Snapchat CEO: Why distribution has become the most important moat | Evan Spiegel

with Evan Spiegel, CEO of Snap
26 Apr 2026 14 min read 1h 8m

Distribution—not product—is the true moat in consumer technology. Software features are easily copied, which is why Snap invested heavily in ecosystems (creators, developers), platforms, and hardware to build defensibility. The next wave of consumer innovation will come from new form factors like AR glasses, where distribution advantages will compound early winners.

Evan Spiegel
“So much of consumer technology focuses on drive product market fit. People don't spend nearly enough time thinking about distribution and figuring out distribution.”
Responding to the question of why it's so hard to build durable consumer products
▶ 0:07
Evan Spiegel
“15 years ago, we essentially learned that software is not a moat, which is something that everyone is discovering today with AI.”

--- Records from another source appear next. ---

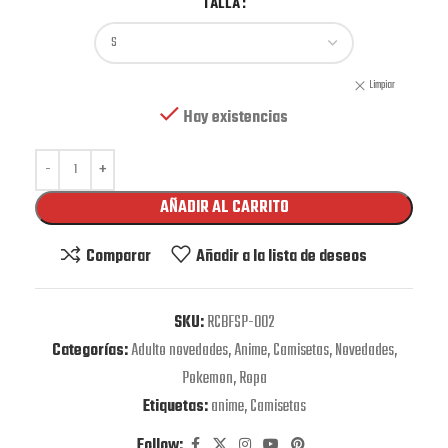
TALLA
Limpiar
Hay existencias
AÑADIR AL CARRITO
Comparar
Añadir a la lista de deseos
SKU:
RCBFSP-002
Categorías:
Adulto novedades
,
Anime
,
Camisetas
,
Novedades
,
Pokemon
,
Ropa
Etiquetas:
anime
,
Camisetas
Follow: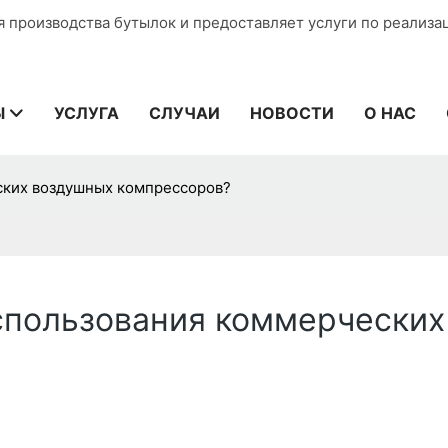
я производства бутылок и предоставляет услуги по реализа
Ы
УСЛУГА
СЛУЧАИ
НОВОСТИ
О НАС
ских воздушных компрессоров?
спользования коммерческих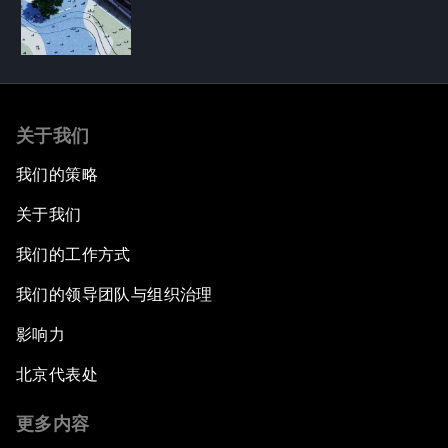
关于我们
我们的策略
关于我们
我们的工作方式
我们的领导团队与组织治理
影响力
北京代表处
更多内容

Explaining why Snap shifted strategy to build ecosystems, platforms, and hardware instead of relying solely on software features
▶ 10:25
Evan Spiegel
“What really mattered was connecting you to the right people. And so, if you could just connect someone not to all their friends, but to their best friend, to their partner, to their spouse, the people that they cared most about in the world, that that that's where the majority of the value is in the network.”
Describing Snapchat's early insight into how to compete against larger social networks despite having fewer users
▶ 5:19
Evan Spiegel
“If you want to have a good idea, you have to have lots of ideas.”

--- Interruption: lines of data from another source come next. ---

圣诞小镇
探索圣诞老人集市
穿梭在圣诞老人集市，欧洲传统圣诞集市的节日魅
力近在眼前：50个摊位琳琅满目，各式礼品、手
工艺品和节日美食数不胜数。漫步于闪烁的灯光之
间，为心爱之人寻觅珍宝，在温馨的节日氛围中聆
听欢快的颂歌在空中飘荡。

Articulating Snap's approach to innovation, citing the importance of velocity and volume in design work
▶ 25:04
Evan Spiegel
“In many ways they isolate us from one another, right? They actually take us out of our social interactions. And I think there's just such a big opportunity to build technology that actually brings us together, that keeps us grounded in the real world, rather than, you know, removing us from it.”

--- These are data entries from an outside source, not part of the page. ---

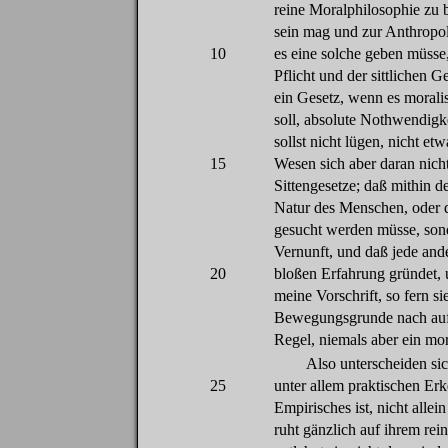
reine
Moralphilosophie
zu
sein
mag
und
zur
Anthropo
10
es
eine
solche
geben
müsse
Pflicht
und
der
sittlichen
Ge
ein
Gesetz
,
wenn
es
morali
soll
, absolute
Nothwendigke
sollst
nicht
lü
gen
, nicht
etw
15
Wesen
sich
aber
daran
nich
Sittengesetze
;
daß
mithin
d
Natur
des
Menschen
,
oder
gesucht
werden
müsse
,
son
Vernunft
, und
daß
jede
and
20
bloßen
Erfahrung
gründet
,
meine
Vorschrift
,
so
fern
si
Bewegungsgrunde
nach
au
Regel
,
niemals
aber
ein
mor
Also
unterscheiden
si
25
unter
allem praktischen
Erk
Empirisches ist,
nicht
allein
ruht
gänzlich
auf
ihrem
rei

Explaining the philosophical motivation behind Snap's hardware investments, particularly AR glasses that keep people connected face-to-face
▶ 13:35
Evan Spiegel is CEO and co-founder of Snap, one of the few entrepreneurs who has successfully built and scaled a lasting consumer social platform with over 1 billion monthly active users and $6 billion in annual revenue. Over 15 years, Snap has pioneered Stories, AR lenses (8 billion posted daily), swipe-based navigation, and hardware innovations like Spectacles. Spiegel studied product design at Stanford and art at Art Center and Otis, combining human-centered design with relentless iteration to drive continuous innovation.
1
Distribution is now the primary moat, not software. In a crowded market where features are easily copied, what matters is how you get users and lock in adoption. TikTok did this with subsidies; Meta with cross-product leverage; Snap with close-friends networks and ecosystems. As AI commoditizes product development, the companies that win will be those with defensible distribution advantages—whether through platforms, creator networks, or hardware form factors.
2
Organize for innovation with dual structures. Snap maintains a very small (9-12 person) flat design team alongside larger operational teams, modeled on Evan and co-founder Bobby's complementary skills (design + computer science). The key is velocity—hundreds of ideas weekly, brutal critique, and deep mutual respect between innovators and executors. This prevents the risk-aversion trap that kills innovation in large, hierarchical organizations.
3
Listen to customers, but don't follow their feature requests. The Stories feature came from observing customer pain (pressure, permanence, judgment in traditional social media) not from feature requests (users wanted a "send all" button). Deep customer conversations reveal underlying needs and friction; translate those insights into novel solutions rather than iterating on surface-level asks. This is how Snap consistently invents category-defining features.